7 Responses to “Explore the graph with Mule and Neo4j”

  1. […] Read the full Article […]

  2. When i try to run this example,I am getting the following stacktrace:
    Root Exception stack trace:
    org.mule.api.DefaultMuleException: Received status code: 400 but was expecting: [200]
    at org.mule.modules.neo4j.Neo4jConnector.sendHttpRequest(Neo4jConnector.java:595)
    at org.mule.modules.neo4j.Neo4jConnector.sendRequestWithEntity(Neo4jConnector.java:529)
    at org.mule.modules.neo4j.Neo4jConnector.postEntity(Neo4jConnector.java:463)
    Anything i am missing here.

  3. What happens when you run the cypher query directly in the web console? Use 42.353412 and -71.044624 for the lat and lon parameters.

  4. Also be aware in the above text, WordPress replaces & with & in the test URL. This is obviously wrong. The valid test URL is: http://localhost:8081/hubway/hotspots?lat=42.353412&lon=-71.044624

  5. I tried running the cypher query and got the following stacktrace..
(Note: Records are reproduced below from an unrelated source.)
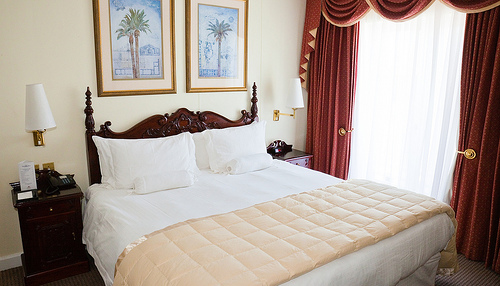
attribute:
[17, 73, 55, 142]
shad — white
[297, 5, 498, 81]
valance — red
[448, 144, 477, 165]
curtain tieback — metal, gold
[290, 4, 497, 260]
curtains — gold, red, window, fancy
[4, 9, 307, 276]
wall — white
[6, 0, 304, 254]
wall — white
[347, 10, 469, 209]
panel — white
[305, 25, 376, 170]
curtain — red 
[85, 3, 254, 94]
pictures — matted, framed 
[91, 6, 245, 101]
palms — framed , matted 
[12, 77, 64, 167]
lamp — attached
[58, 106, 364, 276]
bed — made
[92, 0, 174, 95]
frame — gold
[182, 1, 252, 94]
frame — gold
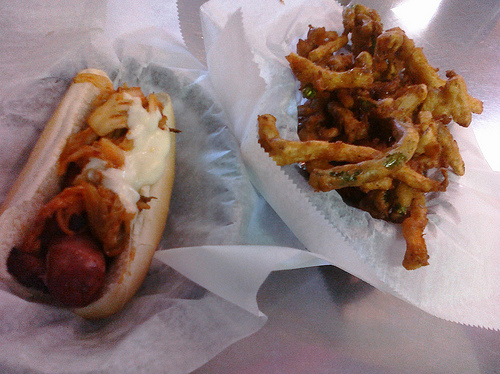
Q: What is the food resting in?
A: Paper.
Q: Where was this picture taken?
A: A restaurant.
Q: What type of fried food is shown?
A: Vegetables.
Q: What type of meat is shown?
A: Hot dog.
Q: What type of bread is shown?
A: Hot dog bun.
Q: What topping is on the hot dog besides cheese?
A: Chili.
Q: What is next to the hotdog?
A: Fries.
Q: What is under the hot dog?
A: Paper.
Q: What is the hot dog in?
A: Bun.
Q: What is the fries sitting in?
A: Basket.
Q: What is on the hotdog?
A: Topping.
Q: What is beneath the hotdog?
A: Tissue paper.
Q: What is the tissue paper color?
A: White paper.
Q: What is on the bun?
A: A hot dog and condiments.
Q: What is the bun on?
A: White translucent paper.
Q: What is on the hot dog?
A: White cheese.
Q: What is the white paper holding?
A: Food.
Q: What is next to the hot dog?
A: Fries.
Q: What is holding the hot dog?
A: A black dish with white paper.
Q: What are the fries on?
A: White translucent paper.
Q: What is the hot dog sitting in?
A: A hot dog bun.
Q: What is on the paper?
A: Hot dog and fries.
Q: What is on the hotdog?
A: Cheese.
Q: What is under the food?
A: Paper.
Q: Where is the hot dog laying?
A: Bun.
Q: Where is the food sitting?
A: Table.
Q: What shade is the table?
A: Silver.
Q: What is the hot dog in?
A: Bun.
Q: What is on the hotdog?
A: Cheese.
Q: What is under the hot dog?
A: Paper.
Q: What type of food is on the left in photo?
A: Hotdog.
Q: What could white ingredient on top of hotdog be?
A: Mayonaise.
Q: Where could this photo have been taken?
A: Restaurant.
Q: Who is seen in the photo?
A: Noone.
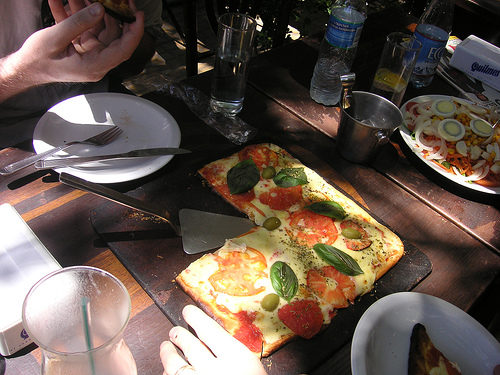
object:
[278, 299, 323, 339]
tomato slice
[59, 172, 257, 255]
pie server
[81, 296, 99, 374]
straw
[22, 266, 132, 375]
cup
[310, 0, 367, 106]
water bottle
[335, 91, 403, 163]
bucket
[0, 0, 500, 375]
table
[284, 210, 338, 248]
tomato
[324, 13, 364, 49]
label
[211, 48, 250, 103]
liquid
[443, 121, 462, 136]
yoke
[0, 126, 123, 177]
fork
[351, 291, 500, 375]
plate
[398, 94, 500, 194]
plate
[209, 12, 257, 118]
glass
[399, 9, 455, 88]
bottle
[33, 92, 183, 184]
plate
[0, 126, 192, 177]
utensil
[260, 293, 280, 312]
olive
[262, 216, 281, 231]
olive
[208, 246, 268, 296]
tomato slice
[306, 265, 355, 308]
tomato slice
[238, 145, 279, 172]
tomato slice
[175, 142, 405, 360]
pizza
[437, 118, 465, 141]
egg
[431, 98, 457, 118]
egg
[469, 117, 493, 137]
egg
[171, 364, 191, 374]
ring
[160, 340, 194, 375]
finger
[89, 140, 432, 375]
plate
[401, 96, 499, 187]
food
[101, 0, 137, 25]
food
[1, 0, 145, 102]
hand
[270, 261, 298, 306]
leaf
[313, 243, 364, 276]
leaf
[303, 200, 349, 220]
leaf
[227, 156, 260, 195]
leaf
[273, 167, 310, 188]
leaf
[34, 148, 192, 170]
butter knife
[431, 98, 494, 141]
eggs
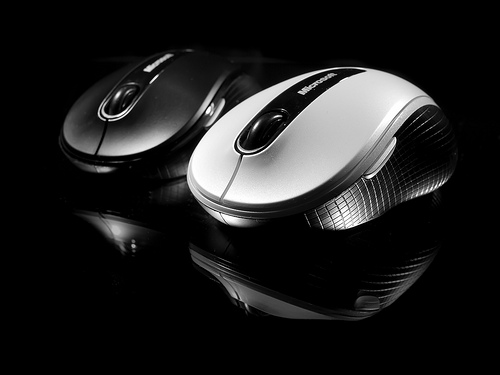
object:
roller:
[244, 108, 288, 146]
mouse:
[184, 66, 460, 236]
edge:
[325, 94, 439, 190]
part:
[111, 84, 140, 106]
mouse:
[54, 47, 268, 181]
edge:
[96, 118, 196, 171]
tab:
[361, 135, 398, 182]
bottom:
[196, 205, 444, 274]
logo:
[293, 70, 341, 98]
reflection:
[185, 223, 446, 322]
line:
[216, 150, 252, 201]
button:
[360, 136, 398, 182]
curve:
[302, 104, 460, 235]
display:
[57, 36, 458, 234]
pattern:
[296, 104, 458, 234]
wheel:
[245, 113, 286, 144]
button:
[201, 101, 216, 120]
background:
[0, 2, 499, 375]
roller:
[105, 84, 138, 112]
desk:
[0, 0, 498, 374]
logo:
[143, 51, 177, 74]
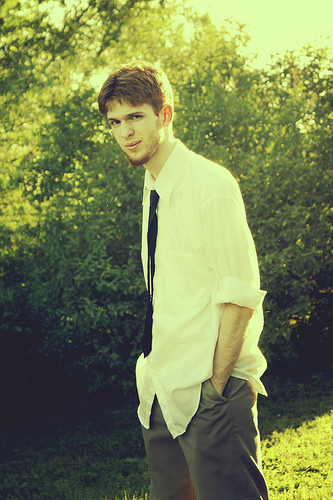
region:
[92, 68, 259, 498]
handsome guy standing in a garden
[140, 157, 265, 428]
white t-shirt of a tall handsome boy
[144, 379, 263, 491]
grey pants of a handsome guy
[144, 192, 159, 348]
black tie in a white t-shirt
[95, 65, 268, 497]
redhead guy standing with hands in his pockets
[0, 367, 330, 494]
green grass in the field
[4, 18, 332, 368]
big green bushes behind the guy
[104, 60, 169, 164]
head of a guy standing with white t-shirt and grey pants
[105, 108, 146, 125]
two small black eyes with an intense look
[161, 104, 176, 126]
small left ear of a handsome guy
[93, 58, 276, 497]
Man with orange hair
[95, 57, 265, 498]
Man with orange beard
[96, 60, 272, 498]
Man with white shirt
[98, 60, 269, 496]
Man with black tie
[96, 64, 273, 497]
Man with grey pants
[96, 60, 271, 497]
Man with hands in pockets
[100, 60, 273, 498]
Man with untucked shirt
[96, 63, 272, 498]
Man standing out doors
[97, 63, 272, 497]
Man walking on grass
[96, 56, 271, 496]
Man with short hair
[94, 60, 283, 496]
the young man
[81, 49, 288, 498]
the young man wearing a shirt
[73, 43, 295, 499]
the young man wearing a tie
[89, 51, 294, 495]
the young man wearing pants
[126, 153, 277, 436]
the shirt is white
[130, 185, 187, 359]
the tie is black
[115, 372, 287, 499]
the pants are brown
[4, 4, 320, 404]
the trees behind the young man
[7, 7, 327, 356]
the trees with green leaves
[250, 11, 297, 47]
the sun is shining brightly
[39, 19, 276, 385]
a man standing up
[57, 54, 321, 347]
a man smiling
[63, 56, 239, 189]
a man that is smiling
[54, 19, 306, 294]
a man with a short beard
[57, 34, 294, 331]
a man wearing a shirt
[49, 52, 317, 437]
a man wearing a long shirt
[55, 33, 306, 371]
a man wearing a long sleeve shirt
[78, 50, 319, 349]
a man wearing tie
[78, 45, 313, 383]
a man wearing a black tie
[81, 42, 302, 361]
a man wearing a button down shirt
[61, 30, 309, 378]
a man in a white shirt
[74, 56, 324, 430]
a man wearing white shirt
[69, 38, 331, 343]
a man wearing long sleeve shirt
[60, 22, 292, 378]
a man wearing a white long sleeve shirt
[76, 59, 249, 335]
a man wearing a tie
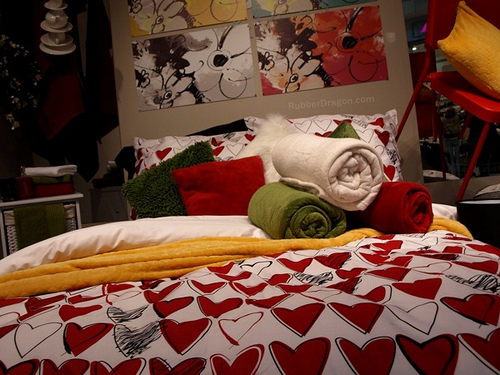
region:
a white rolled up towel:
[302, 131, 387, 209]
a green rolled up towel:
[265, 199, 340, 240]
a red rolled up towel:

    No index provider ‘spatial’ found. Maybe the intended provider (or one more of its dependencies) aren’t on the classpath or it failed to load.

    StackTrace:
    org.neo4j.kernel.IndexManagerImpl.getIndexProvider(IndexManagerImpl.java:90)
    org.neo4j.kernel.IndexManagerImpl.getOrCreateNodeIndex(IndexManagerImpl.java:314)
    org.neo4j.kernel.IndexManagerImpl.forNodes(IndexManagerImpl.java:300)
    org.neo4j.kernel.IndexManagerImpl.forNodes(IndexManagerImpl.java:294)
    org.neo4j.cypher.internal.spi.gdsimpl.GDSBackedQueryContext$$anon$1.indexQuery(GDSBackedQueryContext.scala:87)
    org.neo4j.cypher.internal.executionplan.builders.IndexQueryBuilder$$anonfun$getNodeGetter$2.apply(IndexQueryBuilder.scala:83)
    org.neo4j.cypher.internal.executionplan.builders.IndexQueryBuilder$$anonfun$getNodeGetter$2.apply(IndexQueryBuilder.scala:81)
    org.neo4j.cypher.internal.pipes.matching.MonoDirectionalTraversalMatcher.findMatchingPaths(MonodirectionalT

  6. Got your example working by installing the neo4j-spatial plugin

  7. Good catch: the prerequisites section was missing from the blog post. Thank you.